Q. Do you think it’s important for siblings to help each other?
R. We work very superconsciously so they help each other a lot. For example, even if I know the answer, when someone says to me, “Mom, can you help me with this problem?” I reply, “Look honey, I could help you with this problem, but your brother is amazing, he will help you and you will also understand it much sooner because you will mentally connect with him. Try to see if he can help you right now and if not I will give you a hand.” And so, without wanting to, they share time in which they help each other. And it’s better to raise him that way.
Q. And without wanting to, you feel better…
R. When we say that we need to work on autonomy, we do so because this directly affects self-esteem. When you help others you feel better. And generating that climate of well-being is very simple. How different the world is when you can help each other. Let’s try as a family to do one good deed a day.
Q. It can be a nice activity to do at Christmas: one good deed a day.
R. Yes, it would be a nice activity for Christmas, but only if, after the Christmas spirit that invades us all, we were able to maintain that good habit.
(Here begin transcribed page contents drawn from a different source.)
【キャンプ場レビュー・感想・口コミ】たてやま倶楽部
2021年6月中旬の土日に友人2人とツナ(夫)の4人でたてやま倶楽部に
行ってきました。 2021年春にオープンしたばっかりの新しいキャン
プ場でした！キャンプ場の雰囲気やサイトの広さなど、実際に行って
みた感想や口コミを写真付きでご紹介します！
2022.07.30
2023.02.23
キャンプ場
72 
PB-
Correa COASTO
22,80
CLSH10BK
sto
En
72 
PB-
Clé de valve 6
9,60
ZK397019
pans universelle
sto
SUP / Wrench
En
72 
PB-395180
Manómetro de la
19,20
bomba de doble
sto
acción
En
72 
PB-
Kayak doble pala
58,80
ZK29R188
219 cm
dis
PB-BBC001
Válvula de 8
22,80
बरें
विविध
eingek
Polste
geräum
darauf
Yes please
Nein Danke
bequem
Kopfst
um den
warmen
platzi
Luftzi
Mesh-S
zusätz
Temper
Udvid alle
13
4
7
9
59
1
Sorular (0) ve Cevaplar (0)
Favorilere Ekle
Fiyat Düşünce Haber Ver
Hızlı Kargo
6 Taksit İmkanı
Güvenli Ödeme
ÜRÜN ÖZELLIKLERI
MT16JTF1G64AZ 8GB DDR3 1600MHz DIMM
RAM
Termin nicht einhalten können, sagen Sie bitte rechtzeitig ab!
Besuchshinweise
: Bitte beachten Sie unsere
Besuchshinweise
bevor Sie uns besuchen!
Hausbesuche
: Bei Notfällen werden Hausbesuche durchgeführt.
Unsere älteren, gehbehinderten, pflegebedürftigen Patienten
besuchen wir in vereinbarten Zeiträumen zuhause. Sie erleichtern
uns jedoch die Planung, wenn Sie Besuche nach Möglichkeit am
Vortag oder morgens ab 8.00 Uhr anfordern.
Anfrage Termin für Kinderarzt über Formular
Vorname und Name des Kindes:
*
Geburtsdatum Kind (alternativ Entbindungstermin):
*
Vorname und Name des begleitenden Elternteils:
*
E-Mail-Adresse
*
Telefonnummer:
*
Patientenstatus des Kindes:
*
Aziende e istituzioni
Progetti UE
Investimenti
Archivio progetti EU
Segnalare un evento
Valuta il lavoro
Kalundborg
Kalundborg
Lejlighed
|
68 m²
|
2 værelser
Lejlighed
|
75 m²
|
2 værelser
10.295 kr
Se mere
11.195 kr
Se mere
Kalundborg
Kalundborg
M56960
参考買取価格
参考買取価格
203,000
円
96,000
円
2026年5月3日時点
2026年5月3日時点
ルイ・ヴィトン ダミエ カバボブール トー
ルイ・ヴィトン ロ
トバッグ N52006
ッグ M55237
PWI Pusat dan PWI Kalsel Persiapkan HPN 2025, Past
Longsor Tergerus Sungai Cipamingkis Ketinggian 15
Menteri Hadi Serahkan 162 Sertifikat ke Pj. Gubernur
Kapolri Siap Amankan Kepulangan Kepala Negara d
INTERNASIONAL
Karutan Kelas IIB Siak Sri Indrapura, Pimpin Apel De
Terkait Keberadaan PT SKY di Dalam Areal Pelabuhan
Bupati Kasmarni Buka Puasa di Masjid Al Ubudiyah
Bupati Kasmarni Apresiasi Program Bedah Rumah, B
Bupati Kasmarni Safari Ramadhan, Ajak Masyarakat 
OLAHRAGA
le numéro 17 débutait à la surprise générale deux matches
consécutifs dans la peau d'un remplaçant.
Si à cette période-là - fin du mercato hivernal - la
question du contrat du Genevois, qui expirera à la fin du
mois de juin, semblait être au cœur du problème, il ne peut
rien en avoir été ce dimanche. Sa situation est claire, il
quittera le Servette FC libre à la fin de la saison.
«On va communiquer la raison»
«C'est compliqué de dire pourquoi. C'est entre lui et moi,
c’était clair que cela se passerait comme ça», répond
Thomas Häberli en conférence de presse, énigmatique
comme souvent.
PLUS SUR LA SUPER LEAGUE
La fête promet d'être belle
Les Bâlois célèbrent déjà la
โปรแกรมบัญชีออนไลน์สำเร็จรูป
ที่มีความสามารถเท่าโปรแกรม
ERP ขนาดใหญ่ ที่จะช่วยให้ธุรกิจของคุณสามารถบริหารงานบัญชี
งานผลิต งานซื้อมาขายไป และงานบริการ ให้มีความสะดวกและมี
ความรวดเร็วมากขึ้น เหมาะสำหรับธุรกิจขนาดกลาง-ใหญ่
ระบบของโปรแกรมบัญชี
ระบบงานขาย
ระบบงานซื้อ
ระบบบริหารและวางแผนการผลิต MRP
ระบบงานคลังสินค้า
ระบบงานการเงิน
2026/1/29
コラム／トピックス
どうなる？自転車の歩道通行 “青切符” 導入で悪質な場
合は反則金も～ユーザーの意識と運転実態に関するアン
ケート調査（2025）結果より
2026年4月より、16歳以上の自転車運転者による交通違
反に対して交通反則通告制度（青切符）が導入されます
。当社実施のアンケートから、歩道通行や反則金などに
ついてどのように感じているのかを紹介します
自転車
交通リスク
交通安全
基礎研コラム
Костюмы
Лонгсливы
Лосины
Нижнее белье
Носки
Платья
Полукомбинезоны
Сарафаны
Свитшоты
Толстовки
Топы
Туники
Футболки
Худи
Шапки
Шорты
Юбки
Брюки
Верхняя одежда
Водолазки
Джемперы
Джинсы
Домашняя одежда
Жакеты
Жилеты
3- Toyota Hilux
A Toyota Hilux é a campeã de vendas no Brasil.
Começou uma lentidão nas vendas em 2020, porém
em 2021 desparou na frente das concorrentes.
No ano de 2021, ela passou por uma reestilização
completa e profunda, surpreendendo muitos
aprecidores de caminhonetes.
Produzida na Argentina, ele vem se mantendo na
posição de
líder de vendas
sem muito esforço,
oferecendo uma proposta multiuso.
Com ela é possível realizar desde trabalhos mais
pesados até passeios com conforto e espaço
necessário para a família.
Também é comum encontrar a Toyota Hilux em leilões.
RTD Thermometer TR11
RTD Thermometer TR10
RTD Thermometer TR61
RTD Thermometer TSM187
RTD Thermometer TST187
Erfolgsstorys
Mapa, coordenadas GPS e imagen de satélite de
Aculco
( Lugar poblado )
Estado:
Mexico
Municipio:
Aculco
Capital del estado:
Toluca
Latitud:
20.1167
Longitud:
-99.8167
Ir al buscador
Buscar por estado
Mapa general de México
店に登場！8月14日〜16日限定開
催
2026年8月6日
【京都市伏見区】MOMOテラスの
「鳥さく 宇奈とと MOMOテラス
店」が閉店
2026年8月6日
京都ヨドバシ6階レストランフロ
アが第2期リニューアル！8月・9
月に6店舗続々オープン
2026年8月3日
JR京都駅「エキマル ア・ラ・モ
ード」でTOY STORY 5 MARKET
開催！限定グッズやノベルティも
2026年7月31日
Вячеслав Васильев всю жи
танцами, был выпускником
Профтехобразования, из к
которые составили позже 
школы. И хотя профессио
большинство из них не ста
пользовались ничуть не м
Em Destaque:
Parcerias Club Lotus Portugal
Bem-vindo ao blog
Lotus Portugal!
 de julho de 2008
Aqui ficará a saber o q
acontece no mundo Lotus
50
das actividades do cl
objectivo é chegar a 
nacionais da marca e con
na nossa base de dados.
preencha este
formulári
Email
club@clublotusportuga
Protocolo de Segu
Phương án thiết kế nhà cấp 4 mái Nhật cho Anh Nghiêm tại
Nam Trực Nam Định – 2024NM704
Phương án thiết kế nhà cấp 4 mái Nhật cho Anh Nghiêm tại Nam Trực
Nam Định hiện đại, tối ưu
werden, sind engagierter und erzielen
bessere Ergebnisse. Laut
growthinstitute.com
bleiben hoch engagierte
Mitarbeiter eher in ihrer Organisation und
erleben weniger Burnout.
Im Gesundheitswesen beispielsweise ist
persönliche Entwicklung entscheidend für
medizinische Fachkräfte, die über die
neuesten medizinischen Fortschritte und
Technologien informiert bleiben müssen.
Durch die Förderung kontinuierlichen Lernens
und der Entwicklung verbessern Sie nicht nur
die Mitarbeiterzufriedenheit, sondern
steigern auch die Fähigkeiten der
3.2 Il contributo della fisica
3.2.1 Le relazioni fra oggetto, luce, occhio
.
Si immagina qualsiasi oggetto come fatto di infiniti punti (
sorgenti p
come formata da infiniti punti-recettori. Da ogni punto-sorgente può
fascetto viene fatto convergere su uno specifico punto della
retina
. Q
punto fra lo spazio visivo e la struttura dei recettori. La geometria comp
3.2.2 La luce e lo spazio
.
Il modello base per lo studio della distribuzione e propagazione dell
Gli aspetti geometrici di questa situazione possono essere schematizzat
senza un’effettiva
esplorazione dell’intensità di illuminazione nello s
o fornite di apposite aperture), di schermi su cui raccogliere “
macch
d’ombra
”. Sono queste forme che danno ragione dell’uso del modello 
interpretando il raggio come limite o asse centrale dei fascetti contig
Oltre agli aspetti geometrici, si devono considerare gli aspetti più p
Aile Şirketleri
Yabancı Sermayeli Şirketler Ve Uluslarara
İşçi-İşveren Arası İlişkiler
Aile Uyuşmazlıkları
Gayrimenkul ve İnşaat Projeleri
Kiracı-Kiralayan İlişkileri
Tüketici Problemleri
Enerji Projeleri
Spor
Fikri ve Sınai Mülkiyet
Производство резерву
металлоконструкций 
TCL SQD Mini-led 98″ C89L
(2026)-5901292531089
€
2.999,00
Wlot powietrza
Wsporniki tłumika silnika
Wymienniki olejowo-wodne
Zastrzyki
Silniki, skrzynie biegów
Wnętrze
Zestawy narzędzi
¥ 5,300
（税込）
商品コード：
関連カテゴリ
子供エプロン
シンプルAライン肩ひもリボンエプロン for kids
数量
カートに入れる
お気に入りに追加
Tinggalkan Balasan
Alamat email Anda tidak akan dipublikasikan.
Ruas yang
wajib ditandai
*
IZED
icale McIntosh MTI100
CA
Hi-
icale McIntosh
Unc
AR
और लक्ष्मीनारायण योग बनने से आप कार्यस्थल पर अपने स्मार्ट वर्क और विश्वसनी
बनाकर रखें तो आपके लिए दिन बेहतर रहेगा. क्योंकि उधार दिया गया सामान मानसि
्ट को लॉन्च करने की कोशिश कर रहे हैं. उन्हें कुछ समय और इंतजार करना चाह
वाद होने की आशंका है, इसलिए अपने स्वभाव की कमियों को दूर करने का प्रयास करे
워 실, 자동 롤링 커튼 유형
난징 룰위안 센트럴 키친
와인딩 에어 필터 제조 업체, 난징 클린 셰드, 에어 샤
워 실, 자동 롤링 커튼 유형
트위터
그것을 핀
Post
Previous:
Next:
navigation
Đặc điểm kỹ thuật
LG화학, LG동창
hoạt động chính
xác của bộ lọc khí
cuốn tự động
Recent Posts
It would be very nice to keep it as a challenge 365 days a year.
Q. One of the parental themes that you carry as a flag is the importance of limits when being a parent, why are they so important?
R. Boundaries are necessary to maintain healthy coexistence between everyone. The fact is that even if you live alone in the middle of the mountains, you need some boundaries to coexist in that space. Naturally, limits are not imposed, but they are modeled by example, they must be inspiring. Ultimately, fathers and mothers are great influencers, but we must be leaders. Because there are also different profiles of children, for example those with high abilities don’t want you to impose limits on them. They need to understand them. You have to reason with them. They are high intelligence profiles who need to understand the why and wherefore. Of course, when they understand them, they hire them.
Q. As Christmas approaches, how can parents limit consumerism during the holiday season and ensure kids don’t go crazy? I don’t know if there are any rules at your house.
R. First of all, it’s normal for children to ask. They are surrounded by catalogues, advertisements… but mothers and fathers must exercise serenity and common sense. For us at home, the four-gift rule works very well, which consists of a gift to read, something to wear, something they need and something they really want. We also write down what they ask for throughout the year, take a photo and save it to a file folder on your cell phone. Then we review what they maintain over time, because sometimes it is a purely specific whim. And we always add a fifth, a fifth gift, and here the rule becomes more flexible, which is a familiar experience.